資格:医学博士・総合内科専門医・糖尿病専門医・産業医。
所属学会:日本内科学会・日本糖尿病学会・日本内科学会・抗加齢学会・禁煙学会等。甲状腺・下垂体・副腎・性腺などの内分泌疾患の診断、治療を行う。糖尿病については、妊娠糖尿病や1型糖尿病から2型糖尿病を含む生活習慣病、その合併症管理などを総合的に行い、漢方やダイエット治療なども行っている。

宮崎裕子先生

糖尿病において最も避けたいのが「合併症」です。糖尿病の合併症は、細い血管で起こる「細小血管症」と、大きな血管で起こる「大血管症」のふたつに大きく分けられ、代表的なものは下記の通りです。

細小血管症・・・網膜症、神経障害、腎症
大血管症・・・脳梗塞、心筋梗塞、末梢動脈疾患

糖尿病の症状としてよく聞かれる「足の壊死(壊疽)」は、神経障害や末梢動脈疾患により起こります。神経障害が進むと、感覚が鈍くなり痛みを感じにくくなります。そのため、足の裏のタコを自己処理する際に皮膚を削りすぎてしまい、そこからばい菌が入って細菌感染を起こすという事例もあります。こうした場合、点滴で抗生剤を入れようとしても、血管が細くなっていたり、詰まっていると患部まで届きにくくなるため、治療も難しくなります。

壊死に至るような方は、血糖値もかなり高いと思われがちですが、実はそうとも限らず、糖尿病歴の長さや動脈硬化の進行度が影響している場合も多いのです。

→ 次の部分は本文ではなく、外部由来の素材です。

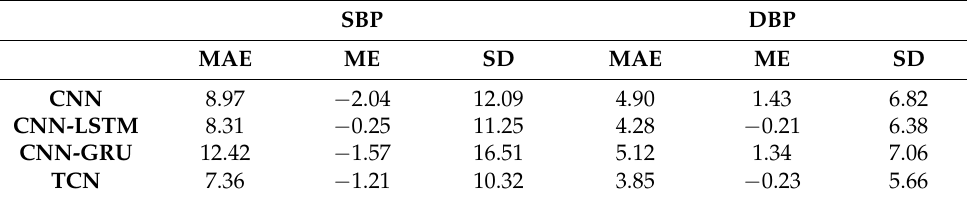
Table 2. Results and comparison of each model.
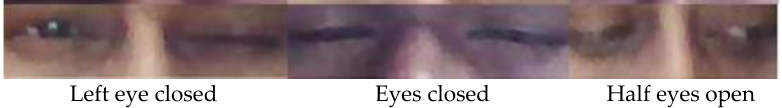
Figure 4. Estimation of head pose for occluded images. ( a ) Right pose; ( b ) Right pose with 45°; ( c ) Front pose; ( d ) Left pose with glasses; ( e ) Left pose.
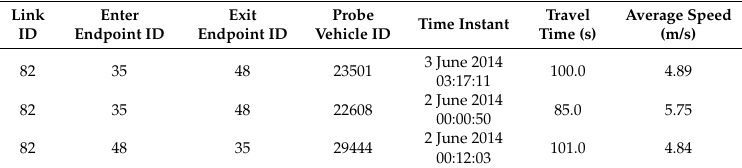
Table 5. Travel information from individual probe vehicles.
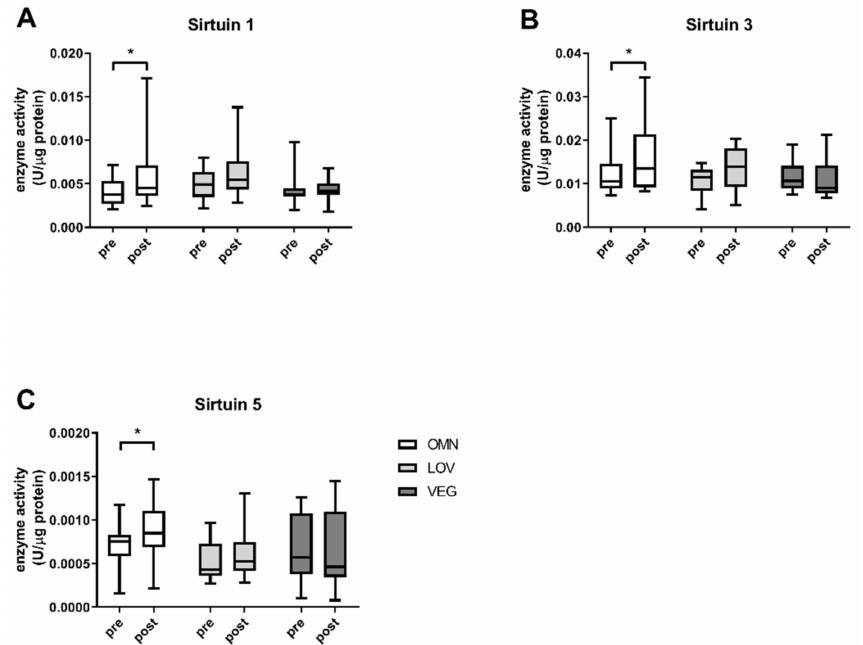
Figure 1. Absolute enzyme capacities (under substrate saturation) of sirtuins SIRT1, SIRT3, and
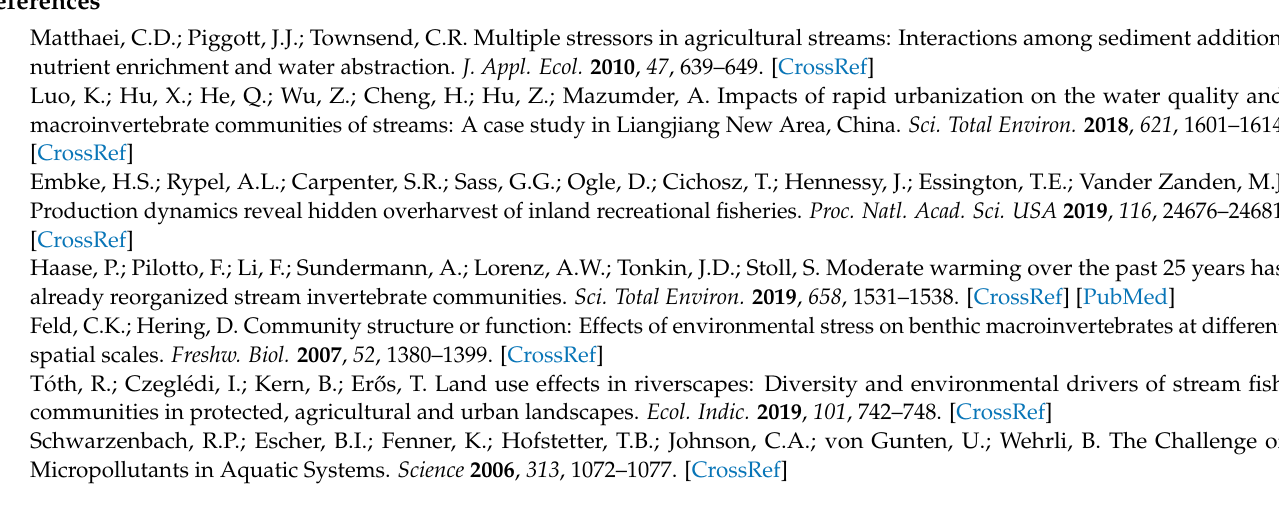
syndromes for fish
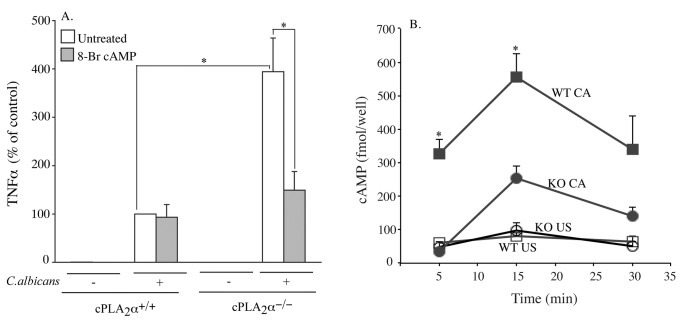
cAMP production is enhanced by cPLA2α activation and
suppresses TNFα production.(A) cPLA2α+/+ and cPLA2α-/-
RPM were incubated with 8-Br-cAMP (1 mM) for 30 min followed by
incubation with C.
albicans for 6 h. Levels of TNFα in the
culture medium were determined by ELISA. (B)
cPLA2α+/+ (WT, squares) and
cPLA2α-/- RPM (KO, circles) were incubated
with (closed symbols) or without (open symbols) C.
albicans (CA) for the indicated times. Cell
lysates were processed for cAMP determinations as described in
Experimental Design. The data are the average of 3 experiments ±S.E.
(*p<0.05). In panel B, CA treated WT vs. CA treated KO at 5 and 15
min are compared for significance.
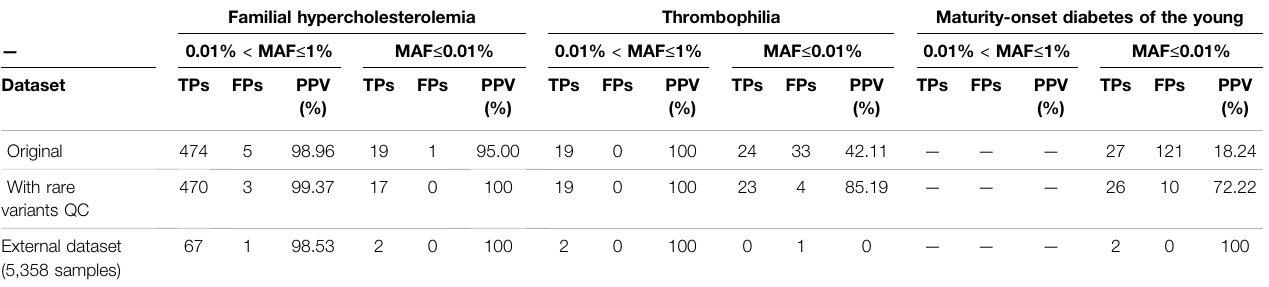
TABLE 1 | Performance of the TWB 2.0 in detecting rare pathogenic variants for familial hypercholesterolemia, thrombophilia, and maturity onset diabetes of the young in data with the original quality-control process, with rare variants quality-control procedure, and experimental veri fi cation. Familial hypercholesterolemia Thrombophilia Maturity-onset diabetes of the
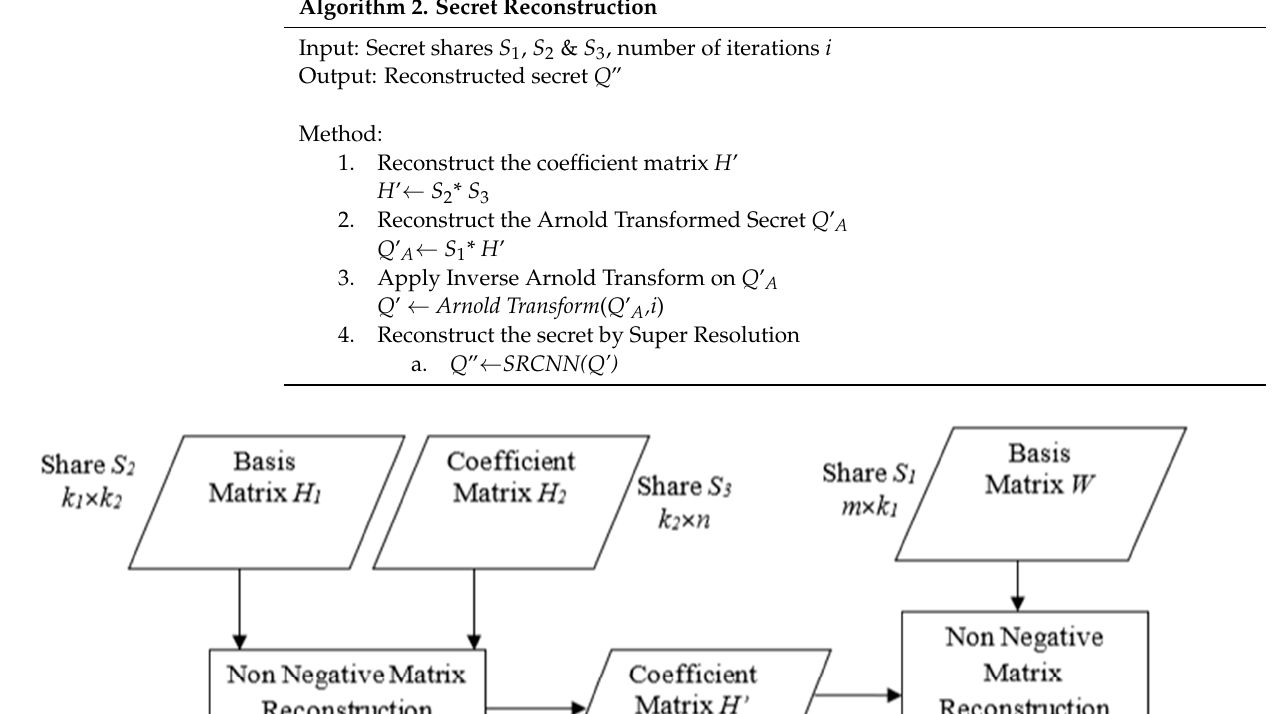
Algorithm 2. Secret Reconstruction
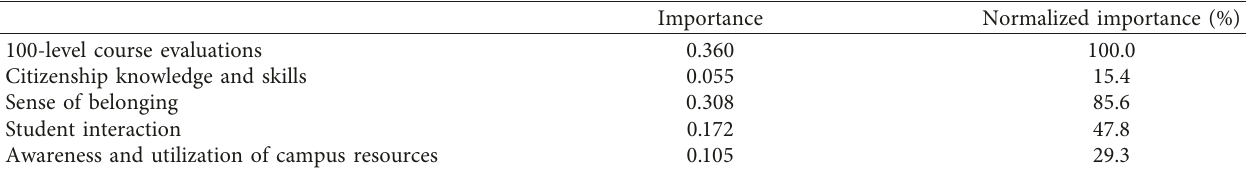
Table 16: Independent variable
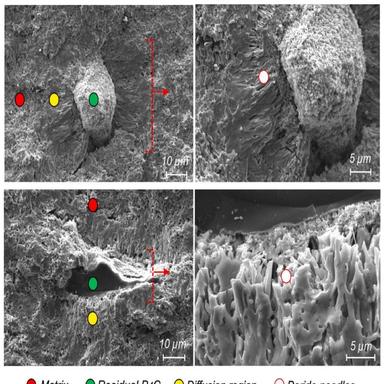
Morphologies of the diffusion zones formed around the residual B4C particles.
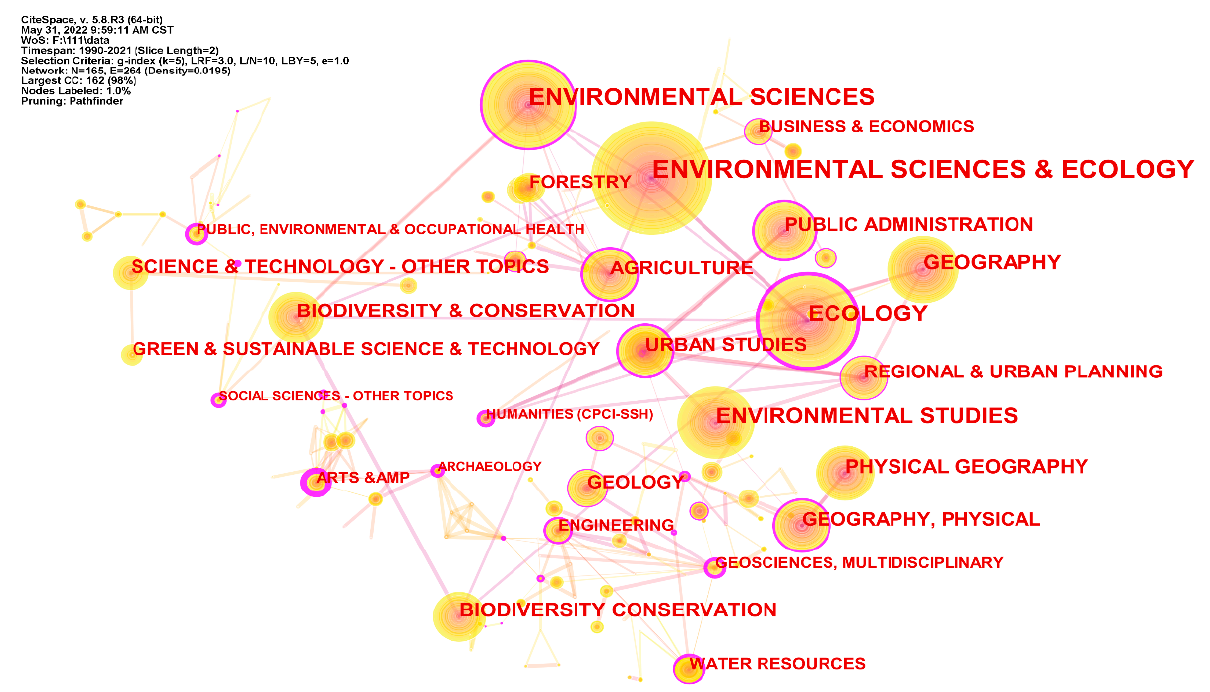
Figure 6. Distribution of the main research disciplines from 1990 to 2021.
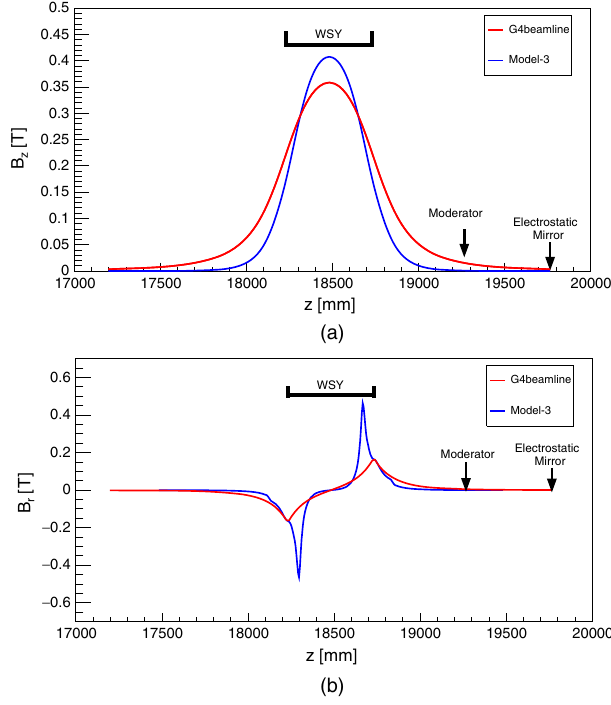
FIG. 17. Model 3: the stray field B z along the EM-S beam section. The main coil (MC) works at a current density of 3 A = mm 2 and the compensation coils (CC) work at 0 . 7 A = mm 2 with opposite current direction.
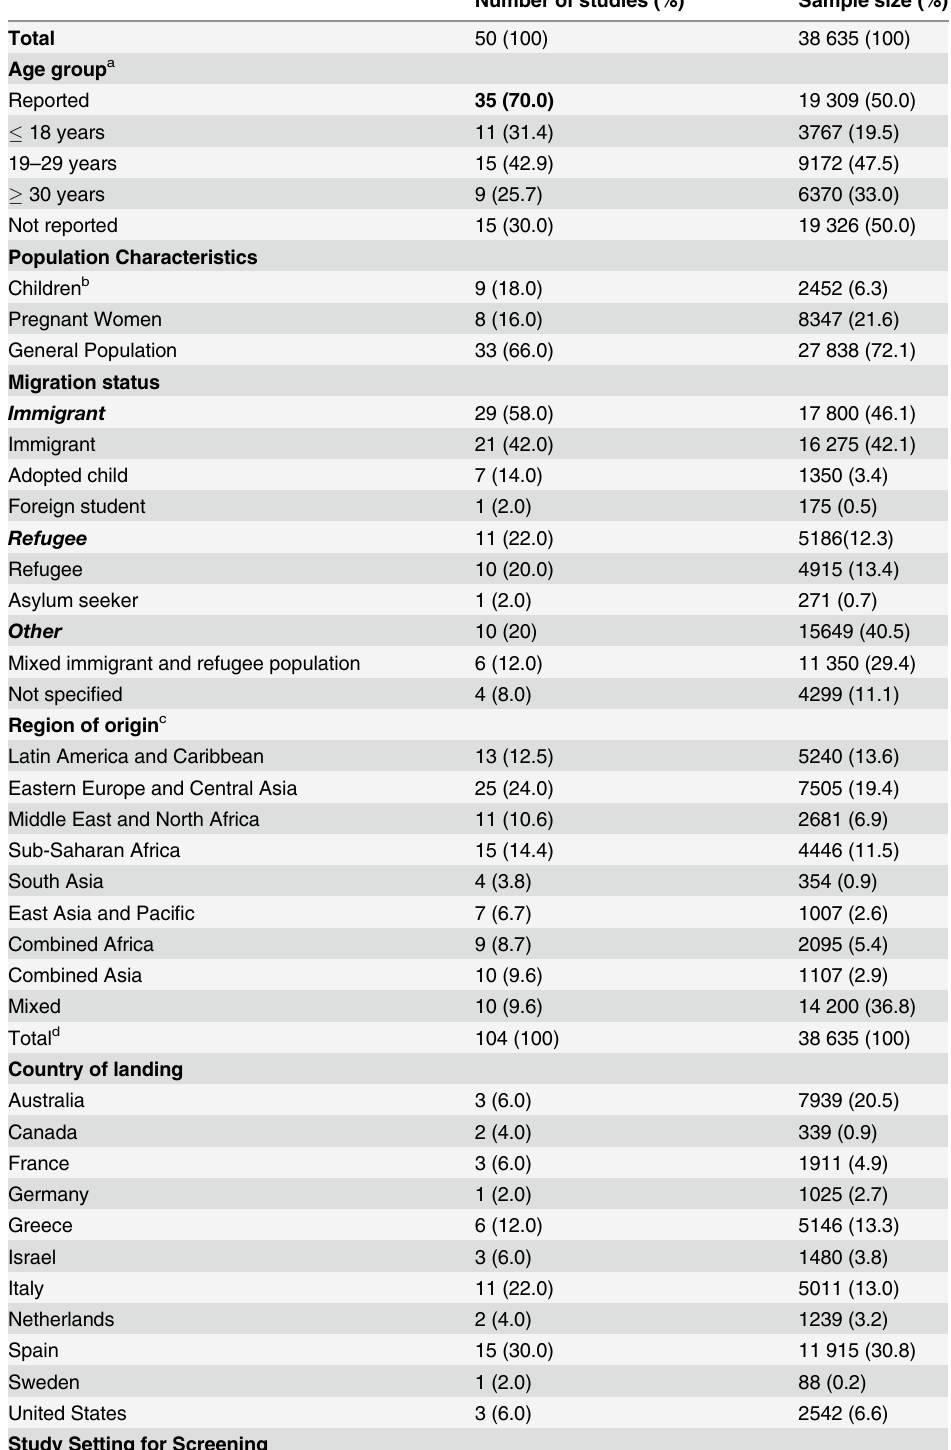
Table 1. Characteristics of included studies [70 – 119]. Abbreviations: EIA, enzyme immunoassay; CIA, chemiluminescent immunoassay; PCR, polymerase chain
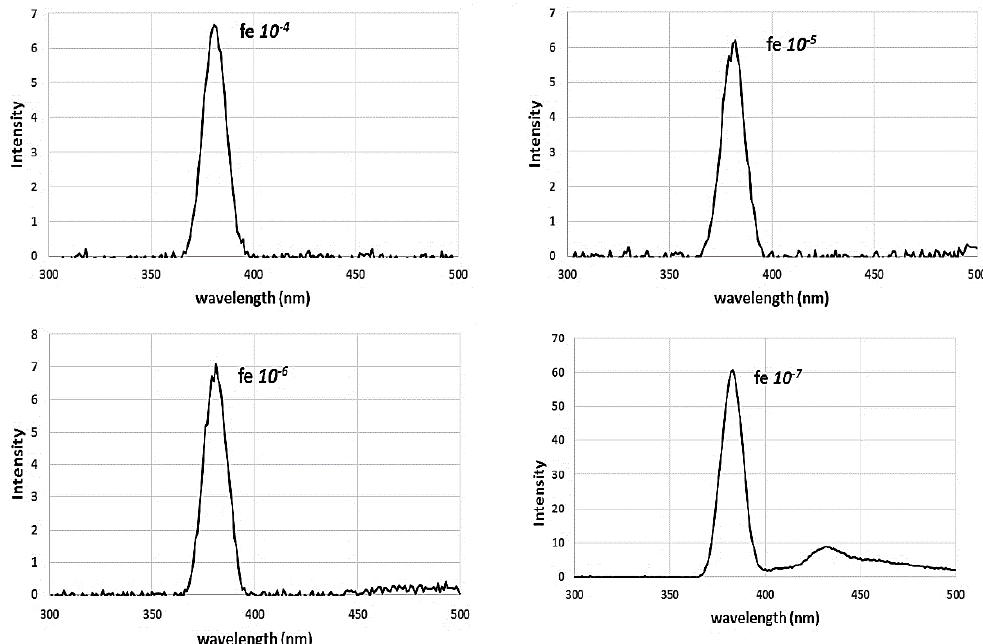
Fig.5: The fluorescence spectrum of Iron chloride with concentrations of (10 -4 , 10 -5 , 10 -6 , 10 -7 ) gm/m 3 .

そして、合併症は細小血管から起こるとも限らず、いきなり大きな血管に来ることもあります。たとえば、コレステロールや中性脂肪の数値が高いといったほかの要素が重なると、動脈硬化のもととなるコブ状の「プラーク」というものがドンと弾けて血管が詰まり、心筋梗塞や脳梗塞につながることもあります。

特に男性は糖尿病の手前の段階でも動脈硬化が進んでしまうので、あるとき突然、心筋梗塞で病院に運ばれ、そこで初めて自分が糖尿病であることを知ったという方も少なくありません。そのため、合併症を避けるには、血糖値だけでなく、コレステロール、中性脂肪、血圧などのコントロール、禁煙、運動などがとても重要となります。

糖尿病はがんの発症率も上げるといわれています。インスリンには成長因子のような作用があるため、がん細胞においても増殖を助けてしまうのです。そのため、高インスリン血症の人は、大腸がんや肝臓がん、すい臓がんなどのリスクが高くなる傾向があります。ただし、それは自身のインスリンによるものであり、インスリン注射によって、がんのリスクが増えるということはありません。

また、高血糖の状態が続くことにより免疫が落ちるため、本来、体の免疫機能で排除できるはずのがん細胞が見逃されてしまう場合もあります。

そのほか、糖尿病により発症率が上がるとされている疾患には、認知症、うつ病、骨粗しょう症などがあります。

ところで、糖尿病の方は、新型コロナウイルスに感染した場合に重症化リスクが高くなるというのは、みなさん聞いたことがあると思いますが、これは免疫の低下だけが理由ではありません。

そもそも感染症というのは、血液が培地(ウイルスなどが培養、増殖するための生育環境)となるわけで、その血液の中に栄養分が豊富な糖がたくさんあるということは、ウイルスにとって増殖しやすい環境であるわけです。

感染症に罹患して重症化すると、体がより頑張るために、コルチゾールや成長ホルモンをたくさん出すのですが、そのホルモンがまた血糖値を上げるため、ウイルスにとってよりよい培地になってしまうのです。

こうしたさまざまなリスクを避けるためにも、必要に応じてインスリンを使うなどして、血糖をコントロールしておくことが大切です。